Her words are an interesting place to start a dialogue about the city.
Would I be
capable of giving up everything for something I believed, in something I
wanted without thinking about the risks? Have I ever believed in anything or
anybody intensely enough to do that? I realized that I never believed in
anything seriously and that's why I never made a radical commitment. Does it
have something to do with the fact of being more or less European and white and
being born in that rich protectorate that is the north of the world, where
everything is arranged so that nothing ever shocks you where life really ought
to disgust one.
That is what many of us feel just shame or controllable
anger. I feel ridiculous poor disgustingly poor in spirit. I feel infinite
sadness having it all and at the same time having nothing. It is contradictory
isn't it?
The things that stifle me today are the result of wars and
destruction and learned books and terrible peace treaties; many people have
died so that we the grandchildren of the century can have what is crushing us
today, as if we were on the verge of falling into a deep sleep and opium sleep.
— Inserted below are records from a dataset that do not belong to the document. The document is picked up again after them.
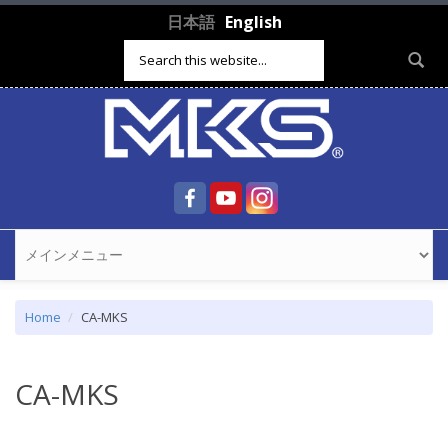
Skip to main content
日本語
English
Search form
Home
CA-MKS
CA-MKS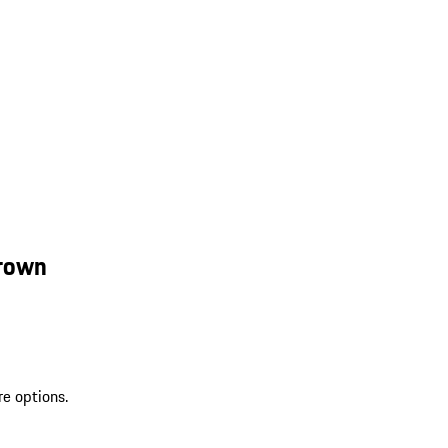
Brown
re options.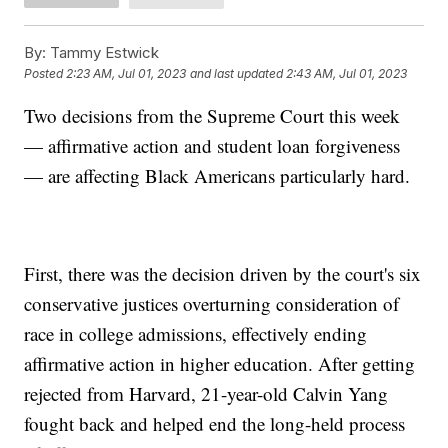
By:
Tammy Estwick
Posted
2:23 AM, Jul 01, 2023
and last updated
2:43 AM, Jul 01, 2023
Two decisions from the Supreme Court this week
— affirmative action and student loan forgiveness
— are affecting Black Americans particularly hard.
First, there was the decision driven by the court's six
conservative justices overturning consideration of
race in college admissions, effectively ending
affirmative action in higher education. After getting
rejected from Harvard, 21-year-old Calvin Yang
fought back and helped end the long-held process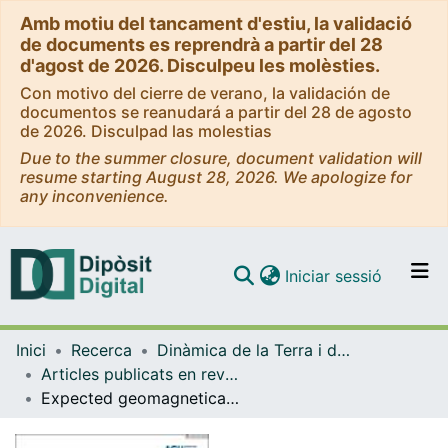
Amb motiu del tancament d'estiu, la validació
de documents es reprendrà a partir del 28
d'agost de 2026. Disculpeu les molèsties.
Con motivo del cierre de verano, la validación de
documentos se reanudará a partir del 28 de agosto
de 2026. Disculpad las molestias
Due to the summer closure, document validation will
resume starting August 28, 2026. We apologize for
any inconvenience.
(current)
Iniciar sessió
Comunitats i col·leccions
Inici
Recerca
Dinàmica de la Terra i de l'Oceà
Navega per tot el DD
Articles publicats en revistes (Dinàmica de la Terra i l'Oceà)
Com publicar
Expected geomagnetically induced currents in the Spanish islands power transmission grids.
Contacte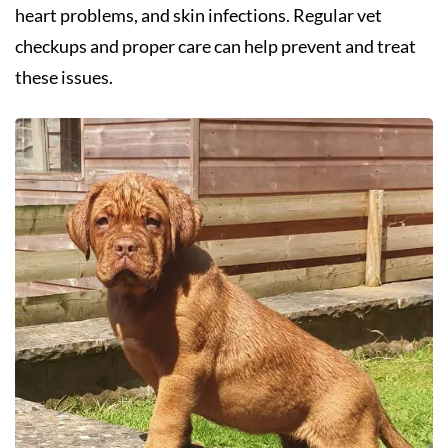
heart problems, and skin infections. Regular vet
checkups and proper care can help prevent and treat
these issues.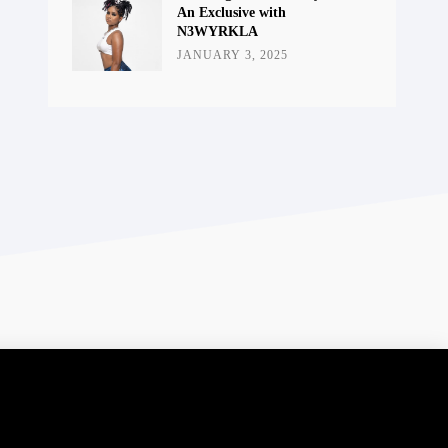
An Exclusive with
N3WYRKLA
JANUARY 3, 2025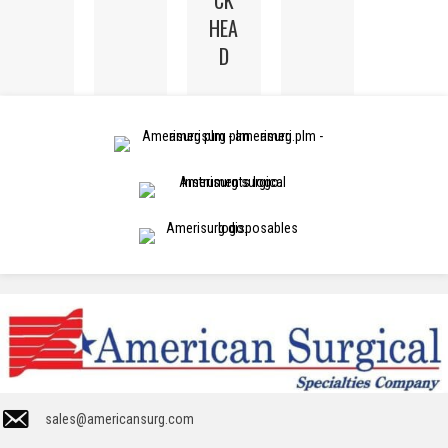
HEA
D
sales@americansurg.com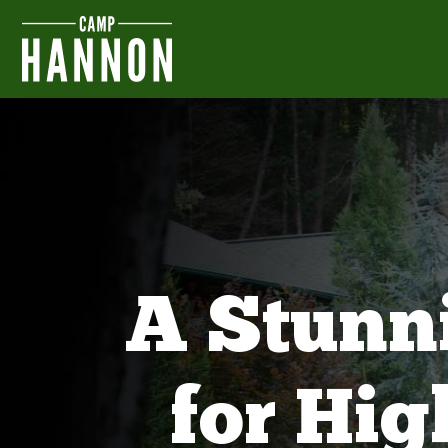
A Stunn
for Hi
Coming to a place like this is a way of breaking up completely, opening your
eyes and once they are wide open you can't let them close, Beyond the borders
of our beautiful countries there is a terrifying outside world filled with
life, a black sun that stretches over a number of continents only revealing its
beauty after the first impact. What we see on the surface is horrible and cold
but slowly the beauty emerges in this world.
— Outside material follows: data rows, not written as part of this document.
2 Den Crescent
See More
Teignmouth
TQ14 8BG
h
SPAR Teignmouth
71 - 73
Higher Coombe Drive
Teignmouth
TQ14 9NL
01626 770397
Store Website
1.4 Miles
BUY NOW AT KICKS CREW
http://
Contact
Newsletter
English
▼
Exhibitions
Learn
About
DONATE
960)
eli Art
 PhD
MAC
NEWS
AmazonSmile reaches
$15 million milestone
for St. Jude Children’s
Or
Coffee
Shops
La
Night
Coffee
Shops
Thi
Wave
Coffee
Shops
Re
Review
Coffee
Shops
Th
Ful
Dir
On the other hand our world has a surface
that is lovely and everything is bright and shiny, But with time what we see is
the horror. I do not want to go back to that Opium dream that is out paradise
of the north. I'm staying here with real people and real problems, Where
everyone has to go up on the trapeze without a net and the struggle for
existence is real and not a metaphor; I've found life here, I've understood the
value of that miraculous fragile thing called life and that's why I developed an
overwhelming desire to live it to exhaust it to the last drop, what a miracle.